** Opening DOCUMENT EXTRACT block **

We can use the asterisk to match zero or more occurrences of the letter "o" in the string "Python". So, we would expect this to match the "o" in "Python" and the "o" in "gooooooal". Let's try it out.

In [111]:
# use findall to find all the matches in the string
print(re.search(r"Py.*n", "Pygmalion"))

<re.Match object; span=(0, 9), match='Pygmalion'>


In [112]:
print(re.search(r"Py.*n", "Python Programming"))

<re.Match object; span=(0, 17), match='Python Programmin'>


In [114]:
# just match letters between "Py" and "n"
print(re.search(r"Py[a-z]*n", "Python Programming"))

<re.Match object; span=(0, 6), match='Python'>


In [115]:
print(re.search(r"Py[a-z]*n", "Pyn"))

<re.Match object; span=(0, 3), match='Pyn'>


In [116]:
print(re.search(r"o+l+", "goldfish"))

** Closing DOCUMENT EXTRACT block **

> [PROBLEM STATEMENT]
Reproduce word for word the part of the regex text above, starting with "We can use the" and going on through "try it out.".

** Opening DATA TO EXAMINE block **

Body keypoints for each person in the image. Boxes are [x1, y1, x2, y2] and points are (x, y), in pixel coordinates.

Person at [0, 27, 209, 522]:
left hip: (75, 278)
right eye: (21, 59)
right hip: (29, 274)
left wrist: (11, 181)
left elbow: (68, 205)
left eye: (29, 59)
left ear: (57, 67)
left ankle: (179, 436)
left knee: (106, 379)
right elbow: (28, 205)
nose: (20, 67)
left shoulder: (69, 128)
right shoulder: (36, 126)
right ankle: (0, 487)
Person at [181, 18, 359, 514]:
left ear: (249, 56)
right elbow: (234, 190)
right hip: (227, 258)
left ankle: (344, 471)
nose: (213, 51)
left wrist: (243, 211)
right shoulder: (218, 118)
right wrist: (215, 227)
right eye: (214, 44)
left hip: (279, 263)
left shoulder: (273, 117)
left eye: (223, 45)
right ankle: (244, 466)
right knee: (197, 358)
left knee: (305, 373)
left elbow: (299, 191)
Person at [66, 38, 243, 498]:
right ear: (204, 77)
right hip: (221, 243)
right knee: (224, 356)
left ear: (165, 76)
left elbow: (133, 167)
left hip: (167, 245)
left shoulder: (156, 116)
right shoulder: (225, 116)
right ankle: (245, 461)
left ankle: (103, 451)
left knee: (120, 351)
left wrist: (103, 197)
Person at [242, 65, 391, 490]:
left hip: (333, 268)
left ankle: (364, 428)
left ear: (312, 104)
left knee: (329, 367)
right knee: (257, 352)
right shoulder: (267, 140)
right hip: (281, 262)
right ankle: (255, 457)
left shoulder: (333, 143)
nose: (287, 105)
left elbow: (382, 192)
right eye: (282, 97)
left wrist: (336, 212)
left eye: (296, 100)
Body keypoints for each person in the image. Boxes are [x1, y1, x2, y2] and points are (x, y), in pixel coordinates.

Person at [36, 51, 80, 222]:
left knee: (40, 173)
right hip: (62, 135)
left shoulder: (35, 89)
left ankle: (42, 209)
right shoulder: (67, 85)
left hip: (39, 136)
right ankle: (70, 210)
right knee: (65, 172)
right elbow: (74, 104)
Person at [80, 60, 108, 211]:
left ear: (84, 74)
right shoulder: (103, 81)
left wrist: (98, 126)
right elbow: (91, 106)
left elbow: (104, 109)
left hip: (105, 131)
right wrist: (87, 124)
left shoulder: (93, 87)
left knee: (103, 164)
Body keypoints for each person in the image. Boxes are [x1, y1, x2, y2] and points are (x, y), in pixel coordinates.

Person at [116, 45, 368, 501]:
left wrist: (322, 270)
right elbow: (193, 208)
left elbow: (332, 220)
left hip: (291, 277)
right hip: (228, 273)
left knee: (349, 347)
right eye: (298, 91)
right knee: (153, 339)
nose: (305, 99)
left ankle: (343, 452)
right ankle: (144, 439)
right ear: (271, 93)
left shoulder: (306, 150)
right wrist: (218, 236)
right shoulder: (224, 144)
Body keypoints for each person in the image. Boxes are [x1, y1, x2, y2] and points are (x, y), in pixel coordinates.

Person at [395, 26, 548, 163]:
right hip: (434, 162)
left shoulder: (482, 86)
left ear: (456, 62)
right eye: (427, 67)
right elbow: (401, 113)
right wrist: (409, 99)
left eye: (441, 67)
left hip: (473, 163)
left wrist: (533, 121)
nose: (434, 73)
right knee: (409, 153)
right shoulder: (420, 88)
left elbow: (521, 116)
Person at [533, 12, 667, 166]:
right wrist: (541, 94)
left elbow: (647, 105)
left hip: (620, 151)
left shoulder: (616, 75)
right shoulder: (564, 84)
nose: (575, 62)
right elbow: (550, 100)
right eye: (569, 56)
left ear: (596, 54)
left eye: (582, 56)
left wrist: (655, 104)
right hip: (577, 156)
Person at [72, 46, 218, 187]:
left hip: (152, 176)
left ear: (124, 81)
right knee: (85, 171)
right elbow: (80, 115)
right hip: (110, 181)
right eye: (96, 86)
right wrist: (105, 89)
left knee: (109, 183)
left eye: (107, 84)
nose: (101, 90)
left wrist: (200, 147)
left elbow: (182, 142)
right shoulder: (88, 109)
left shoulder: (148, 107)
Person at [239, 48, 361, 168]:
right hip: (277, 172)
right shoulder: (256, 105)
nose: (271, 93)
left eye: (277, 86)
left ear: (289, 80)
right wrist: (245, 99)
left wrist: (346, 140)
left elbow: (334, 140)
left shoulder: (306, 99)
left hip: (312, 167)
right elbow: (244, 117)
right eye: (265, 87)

** Closing DATA TO EXAMINE block **
** Opening DATA TO EXAMINE block **

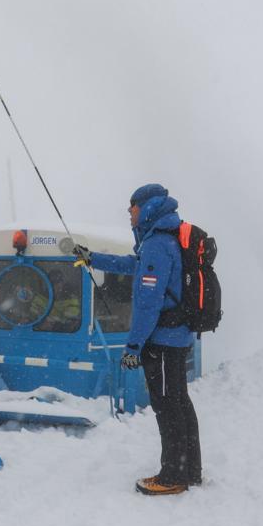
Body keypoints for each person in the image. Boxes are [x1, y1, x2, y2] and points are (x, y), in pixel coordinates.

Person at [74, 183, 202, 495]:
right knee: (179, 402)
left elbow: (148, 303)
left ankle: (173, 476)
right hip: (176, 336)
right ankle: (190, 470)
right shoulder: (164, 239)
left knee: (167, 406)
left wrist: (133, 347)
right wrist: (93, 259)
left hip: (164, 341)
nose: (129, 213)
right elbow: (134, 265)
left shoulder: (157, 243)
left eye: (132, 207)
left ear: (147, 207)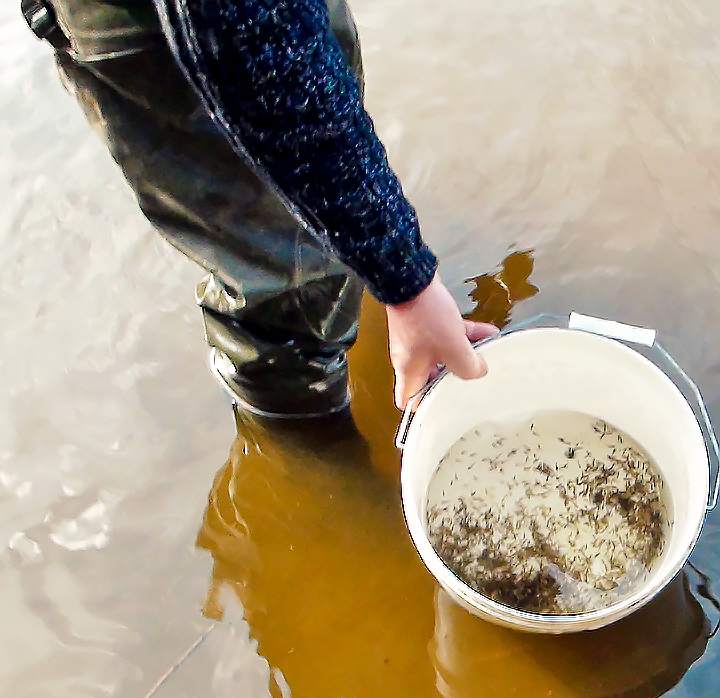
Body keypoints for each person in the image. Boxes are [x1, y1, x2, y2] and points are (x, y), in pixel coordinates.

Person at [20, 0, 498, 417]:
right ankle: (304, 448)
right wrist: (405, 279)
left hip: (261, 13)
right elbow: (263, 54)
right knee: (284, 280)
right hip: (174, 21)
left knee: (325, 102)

** Closing DATA TO EXAMINE block **

> [SOLUTION TO THIS TASK]
We can use the asterisk to match zero or more occurrences of the letter "o" in the string "Python". So, we would expect this to match the "o" in "Python" and the "o" in "gooooooal". Let's try it out.